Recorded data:
_ _ _
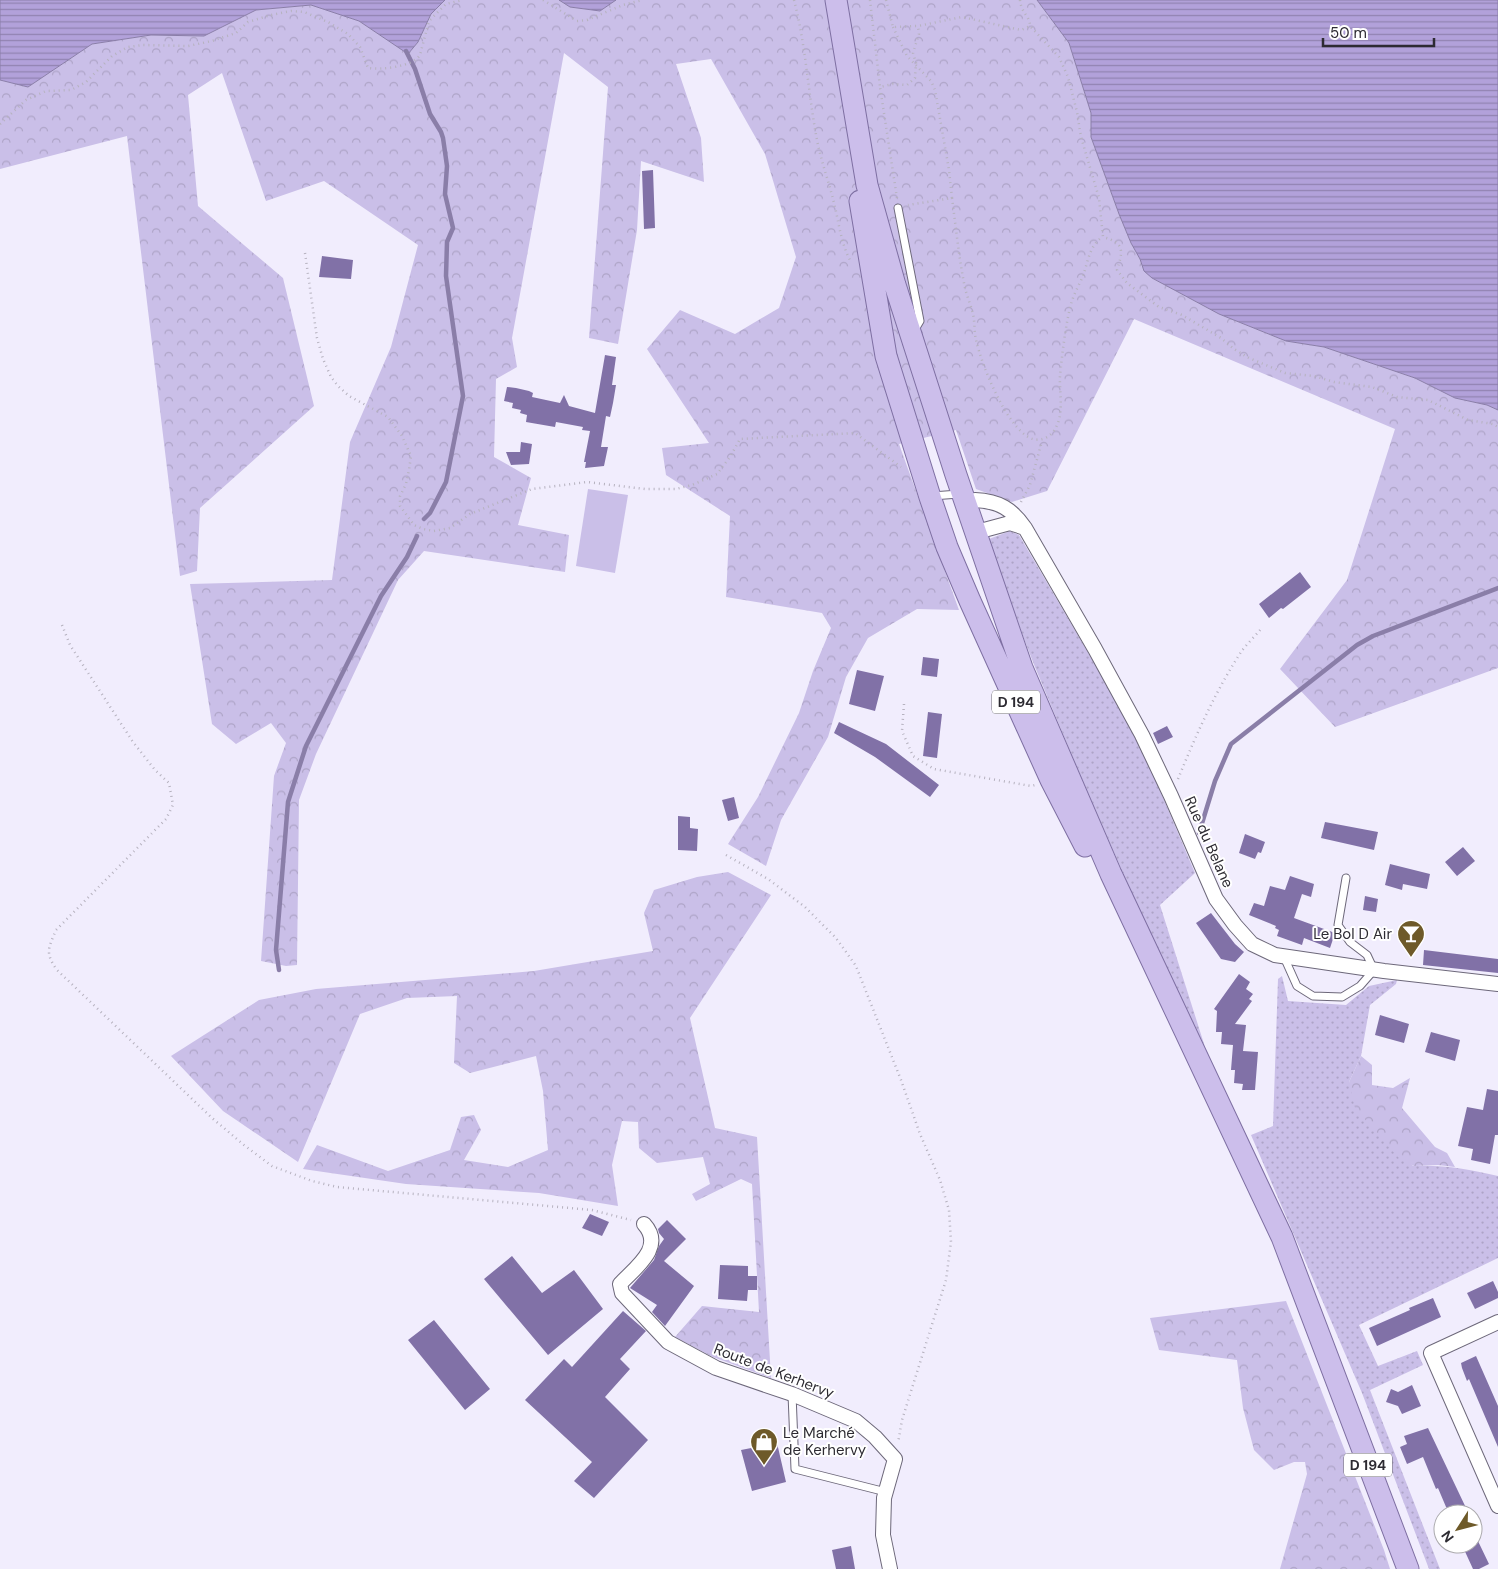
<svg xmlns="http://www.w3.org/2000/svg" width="1498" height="1569" font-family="'DM Sans',sans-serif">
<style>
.grass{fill:url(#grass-dots)}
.forest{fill:url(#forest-crowns)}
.green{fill:#cabfe8}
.water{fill:url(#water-rules);stroke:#8a7ea8}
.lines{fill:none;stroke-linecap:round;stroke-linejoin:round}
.stream{stroke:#8a7ea8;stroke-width:4.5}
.building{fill:#8171a7}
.lane-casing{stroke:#6d687a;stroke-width:9}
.street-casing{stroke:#6d687a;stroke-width:16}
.primary-casing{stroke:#7e6fa2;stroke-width:23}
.path{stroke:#b6b2bf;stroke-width:2.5;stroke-dasharray:1 4;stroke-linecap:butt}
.lane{stroke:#fff;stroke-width:7}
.street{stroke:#fff;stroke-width:14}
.primary{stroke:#ccbeeb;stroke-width:21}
.labels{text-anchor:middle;stroke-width:4;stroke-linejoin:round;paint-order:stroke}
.shield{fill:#fff;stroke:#6c6b70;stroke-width:1}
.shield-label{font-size:14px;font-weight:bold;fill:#2d2b32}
.street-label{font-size:15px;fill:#2d2b32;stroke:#fff}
.poi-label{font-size:15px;fill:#2d2b32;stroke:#fff;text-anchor:end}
</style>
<defs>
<pattern id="grass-dots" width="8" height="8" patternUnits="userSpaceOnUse" patternTransform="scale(1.25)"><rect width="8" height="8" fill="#cabfe8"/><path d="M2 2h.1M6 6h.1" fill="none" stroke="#aea4c7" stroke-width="1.8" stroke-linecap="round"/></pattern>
<pattern id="forest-crowns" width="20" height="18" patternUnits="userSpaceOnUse" patternTransform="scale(1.25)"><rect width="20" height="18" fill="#cabfe8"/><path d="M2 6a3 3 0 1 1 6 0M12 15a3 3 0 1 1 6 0" fill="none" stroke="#aea4c7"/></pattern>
<pattern id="water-rules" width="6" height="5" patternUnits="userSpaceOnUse" patternTransform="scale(1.25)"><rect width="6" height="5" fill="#b2a1da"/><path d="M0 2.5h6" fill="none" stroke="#9183b1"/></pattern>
</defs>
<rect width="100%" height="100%" fill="#f1edfd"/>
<path class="grass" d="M1010,531l9,4 118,201 58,137 -35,32 45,142c-62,-124 -117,-252 -170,-380 -17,-42 -31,-86 -46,-128z
M1282,976l6,25 58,4 23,-19 28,-6 -1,4 -26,21 -9,51 -12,26 64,84c33,-1 54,3 85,10v82l-139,67 19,41 39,-15 6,14 -53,25 70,179h-11l-67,-176 -111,-258 22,-9 5,-147z"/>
<path class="forest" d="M445,0h114l11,7 30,4 16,-11h421l32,43 22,70v24l28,77 12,29 9,16 5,12 7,7 67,36 67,27 38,6 91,31 40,20 32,7 11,5v258l-163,59 -55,-58 67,-89 48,-151 -261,-110 -87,172 -35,11 -36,-13 -20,-59 -57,14 60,166 -42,-1 -49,29 -22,39 -18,60 -47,83 -15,46 -38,-22 30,-47 41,-84 14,-42 18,-43 -9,-15 -96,-16 4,-81 -64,-41 -4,-27 47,-5 -62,-94 33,-39 55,24 44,-26 17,-51 -31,-103 -54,-95 -35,5 25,74 3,44 -63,-21 -4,69 -19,114 -29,-6 19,-251 -44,-34 -52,285 5,29 -21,12 -2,78 37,21 -13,47 51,10 -4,37 -141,-21 -26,29 -82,174 -17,46 -2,165 -11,1 -25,-5 13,-185 12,-33 -15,-20 -35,21 -24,-20 -22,-140 142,-4 18,-138 41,-95 27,-102 -94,-64 -58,20 -44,-128 -34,22 10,111 85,72 31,128 -114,102 -3,63 -17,5 -53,-440 -127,33v-89l28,7 64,-43 59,-9 53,1 52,-26 56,-5 47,16 49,33 10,-12 13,-28z
M728,872l43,23 -81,123 25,110 42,9 14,241 -58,-21 -38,-20 27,-31 57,6 -7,-128 -11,-5 -45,22 -4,-7 18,-10 -7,-27 -46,6 -18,-15 -1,-26 -16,-1 -10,44 6,41 -79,-13 -133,-9 -103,-15 14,-24 71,26 62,-21 11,-33 13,-2 7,15 -17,30 44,7 40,-17 -5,-59 -7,-35 -66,17 -16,-10 3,-67 -50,2 -47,16 -62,148 -75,-51 -52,-55 88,-56 57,-11 218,-18 119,-20 -9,-38 10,-23 43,-13z
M1361,1056l11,9v20l21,3 17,-10 -8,30 33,39 12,6 8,14 -17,-2 -24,1 -15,-8 -44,-50 -6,-26z
M1286,1301l98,249 6,19h-110l27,-95 -2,-12h-11l-20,8 -20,-20 -11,-42 -6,-48 -78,-10 -9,-32z"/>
<path class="green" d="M588,489l40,6 -13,78 -39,-7z"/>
<path class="water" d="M0,0h445l-14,14 -13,28 -10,12 -49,-33 -48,-16 -55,5 -52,26 -53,-1 -59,9 -64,43 -28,-7z
M559,0h57l-16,11 -30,-4z
M1037,0h461v410l-11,-5 -32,-7 -40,-20 -91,-31 -38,-6 -67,-27 -67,-36 -8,-7 -4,-12 -9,-16 -12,-29 -28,-77v-24l-22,-70z"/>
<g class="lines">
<path class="stream" d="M406,51l9,18 15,45 11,18 2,6 4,28 -2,28 8,34 -6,14 -1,34 17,120 -17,86 -16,31 -6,6
M1199,833l16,-52 16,-37 126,-99 16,-9 125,-48
M279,970l-3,-20 12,-148 18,-56 75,-150 26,-39 10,-21"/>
</g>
<path class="building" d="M653,170l2,58 -11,1 -2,-58z
M322,256l31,4 -2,19 -32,-2z
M605,355l11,2 -4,28h4l-3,18 -3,14 -4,-1 -5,31h7l-4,19 -19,2 1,-6h-2l6,-31 -8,-1 1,-3 -27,-5 -1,5 -29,-5 1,-7 -7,-2 1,-3 -9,-2 1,-5 -9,-2 3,-14 9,1 13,3 4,2 -1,4 28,6 4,-8 5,11 26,7z
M521,442l11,2 -3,20 -18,1 -5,-13h14z
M1300,572l11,15 -28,22 -2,-1 -12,10 -10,-14z
M923,657l16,2 -2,18 -16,-2z
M857,670l27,6 -9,35 -26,-7z
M928,712l14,2 -5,44 -14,-2z
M839,722l47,22 53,41 -9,12 -55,-40 -41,-24z
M1167,726l6,11 -15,7 -5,-11z
M734,797l5,21 -11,3 -6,-21z
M678,816l12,1v11l8,1 -1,22 -19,-1z
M1325,822l53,10 -4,18 -53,-12z
M1245,834l20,8 -4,11 -3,-1 -3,7 -16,-6z
M1463,847l12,14 -18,15 -12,-14z
M1390,864l40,10 -3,15 -24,-5 -1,6 -17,-5z
M1290,876l24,8 -3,13 -9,-3 -8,24 41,15 -5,15 -26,-10 -2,7 -25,-9 2,-6 -4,-2 1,-2 -27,-11 5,-12 10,3 6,-20 15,4z
M1365,896l13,3 -2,13 -13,-2z
M1211,913l24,31 9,8 -9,10 -14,-3 -25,-36z
M1424,950l74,9v14l-75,-8z
M1239,974l11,8 -4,7 7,5 -4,5 3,2 -17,23 11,1 -3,26 15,1 -3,38h-13l1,-6 -9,-1 1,-13h-4l2,-25 -12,-1 1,-12h-6l1,-21 -3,-2z
M1380,1015l29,9 -5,19 -29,-8z
M1431,1032l29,8 -5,21 -30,-9z
M1487,1089l11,2v44h-3l-5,29 -19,-4 2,-11 -15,-3 9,-39 16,3z
M590,1214l19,8 -7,14 -20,-8z
M667,1220l19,19 -22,22 30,25 -29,40 -13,-14 5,-7 -27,-17 24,-28 5,-14 5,-7 -5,-6 -1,-4z
M512,1256l30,37 32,-23 29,39 -55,46 -64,-76z
M720,1265l28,1v10h9v14h-9l-1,11 -29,-2z
M1493,1281l5,11v6l-23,11 -8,-16z
M1433,1298l8,19 -64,29 -8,-18 41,-18 -1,-2z
M623,1311l23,20 -26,28 10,10 -25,28 43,43 -54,58 -20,-17 18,-19 -67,-62 39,-41 8,8z
M434,1320l56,69 -25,21 -57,-70z
M1476,1356l22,50v41l-29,-68 -2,2 -5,-13 -1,-5z
M1412,1385l9,21 -19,8 -4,-8 -12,-4 5,-13 7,3z
M1428,1428l39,82 -8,4h-10l-11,-26 -2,1 -13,-32 -16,7 -7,-17 7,-3 -3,-8z
M777,1443l9,39 -34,9 -11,-41z
M1477,1539l12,25 -10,5h-6l-11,-24 11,-1v-4z
M851,1546l4,23h-19l-4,-19z"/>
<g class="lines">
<defs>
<path id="lane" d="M898,208l22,113 -6,10
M932,496l27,-2
M1284,957l13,29 16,10 29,1 18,-11 14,-16 -7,-15 -17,-13 -12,-17 8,-47
M792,1394l3,75 91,23"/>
<path id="street" d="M975,500c24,1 37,9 50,28l70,121 47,86 29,61 45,103 19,26 17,19 23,11 109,16 114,13
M984,530l26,-7 15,5
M644,1224c21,23 -8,43 -24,60l2,9 46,49 48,26 76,26 64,27 19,16 20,22 -11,39 -1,37 7,34
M1498,1322l-67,31 67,153"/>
<path id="primary" d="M836,0l31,185 28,100 61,190 66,193 89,206 171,363 126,332
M860,201l26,155 44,141 17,50 23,54 81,179 34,66"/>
</defs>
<use href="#lane" class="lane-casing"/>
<use href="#street" class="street-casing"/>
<use href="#primary" class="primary-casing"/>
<path class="path" d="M543,0l34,21 10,-1 36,-15 19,-5
M794,0c12,46 14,93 23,140 4,21 12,42 17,63 5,20 7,41 17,59
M870,0l10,87
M886,0l7,27 25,-1 44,-9 59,13 9,-4
M1020,0c1,13 10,16 10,26l29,31 9,20 9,35 4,25 18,61 4,39c22,6 20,14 14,33l10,13 32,24 23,8 39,23 13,11 15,9 36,15 29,3 20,6 38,5 25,10 31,3 40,20 25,4 5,3
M893,27l14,29 24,25 4,9 14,80 3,28 -44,7
M0,124l26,-24 20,-9 25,-1 15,-8 26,-26 16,-9 15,-2 45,1 24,-5 24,-8 12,-11 23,-7 20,-4 13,1 24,10 20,12 12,13 8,21c13,2 44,-1 52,-13l9,-34 17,-17 16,-4
M897,198l-17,-111 13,-3 14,1 8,-7 1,-15 -3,-10 6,-19 -1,-8
M952,198c4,30 7,61 13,90 2,9 6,17 8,26 2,8 1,18 3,26 6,26 30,86 54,98 7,3 15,2 21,-4 15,-15 8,-40 9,-58 2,-21 6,-56 12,-75 3,-10 9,-19 12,-28 4,-13 7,-30 19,-36
M305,253l12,85 6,21 8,18 7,9 11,10 39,21 14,19 9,20 -2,14 -3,14 -6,12v10l14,19 9,4 11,2 16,-3 20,-14 62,-25 55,-7 58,7h31l16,-4 25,-11 13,-17 10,-18 115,-6 46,34
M1021,502l9,-17 12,-44
M62,625l8,20 63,97 22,28 14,13 4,22 -7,14 -110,111c-8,19 -11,23 1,40l155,148 32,27 28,21 40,15 25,6 255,23 39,10
M904,704l-2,27 11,25 21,13 97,17 4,-1
M1178,779c18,-44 37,-87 63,-127 6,-8 14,-16 20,-23
M726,855l42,24 37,28 31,31 20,28 45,114 19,54 20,46 9,30 2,32 -5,38 -44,140 -4,23"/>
<use href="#lane" class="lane"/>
<use href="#street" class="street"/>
<use href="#primary" class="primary"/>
</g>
<defs>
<symbol id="bar-pin" viewBox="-11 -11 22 30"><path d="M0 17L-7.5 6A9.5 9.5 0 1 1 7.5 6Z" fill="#6e5a29" stroke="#fff"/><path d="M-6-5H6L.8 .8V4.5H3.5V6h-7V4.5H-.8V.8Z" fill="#fff"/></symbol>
<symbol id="shop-pin" viewBox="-11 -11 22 30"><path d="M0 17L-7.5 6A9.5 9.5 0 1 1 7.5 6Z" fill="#6e5a29" stroke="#fff"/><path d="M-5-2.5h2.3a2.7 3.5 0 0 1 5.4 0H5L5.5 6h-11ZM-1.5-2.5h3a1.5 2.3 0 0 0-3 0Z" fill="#fff"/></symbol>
</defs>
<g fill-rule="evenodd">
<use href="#bar-pin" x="1395" y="918" width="32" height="43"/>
<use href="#shop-pin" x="748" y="1426" width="32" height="43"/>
</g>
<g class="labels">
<g class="shield">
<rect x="992" y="690.5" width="48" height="23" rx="4"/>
<rect x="1344" y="1453.5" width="48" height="23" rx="4"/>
</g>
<g class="shield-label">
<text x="1016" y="707">D 194</text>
<text x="1368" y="1470">D 194</text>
</g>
<g class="street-label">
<text transform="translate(1209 842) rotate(66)" y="5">Rue du Belane</text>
<text transform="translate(774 1371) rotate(21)" y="5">Route de Kerhervy</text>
</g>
<g class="poi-label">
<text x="1392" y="939">Le Bol D Air</text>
<text x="783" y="1438" text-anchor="start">Le Marché<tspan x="783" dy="17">de Kerhervy</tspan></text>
</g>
</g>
<g transform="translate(1458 1529) rotate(234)"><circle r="24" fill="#ffffff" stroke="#abaaad"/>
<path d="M0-4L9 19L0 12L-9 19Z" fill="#6e5a29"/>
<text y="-8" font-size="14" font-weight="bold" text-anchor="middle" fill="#2d2b32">N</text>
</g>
<path d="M1323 38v8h111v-8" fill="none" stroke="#2d2b32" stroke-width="2.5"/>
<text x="1330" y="38" font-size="15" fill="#2d2b32" stroke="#ffffff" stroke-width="4" paint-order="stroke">50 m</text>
</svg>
_ _ _
● **Brief**: For the entries above, give only the number of lines that contain the word "casing".

● **Response**: 6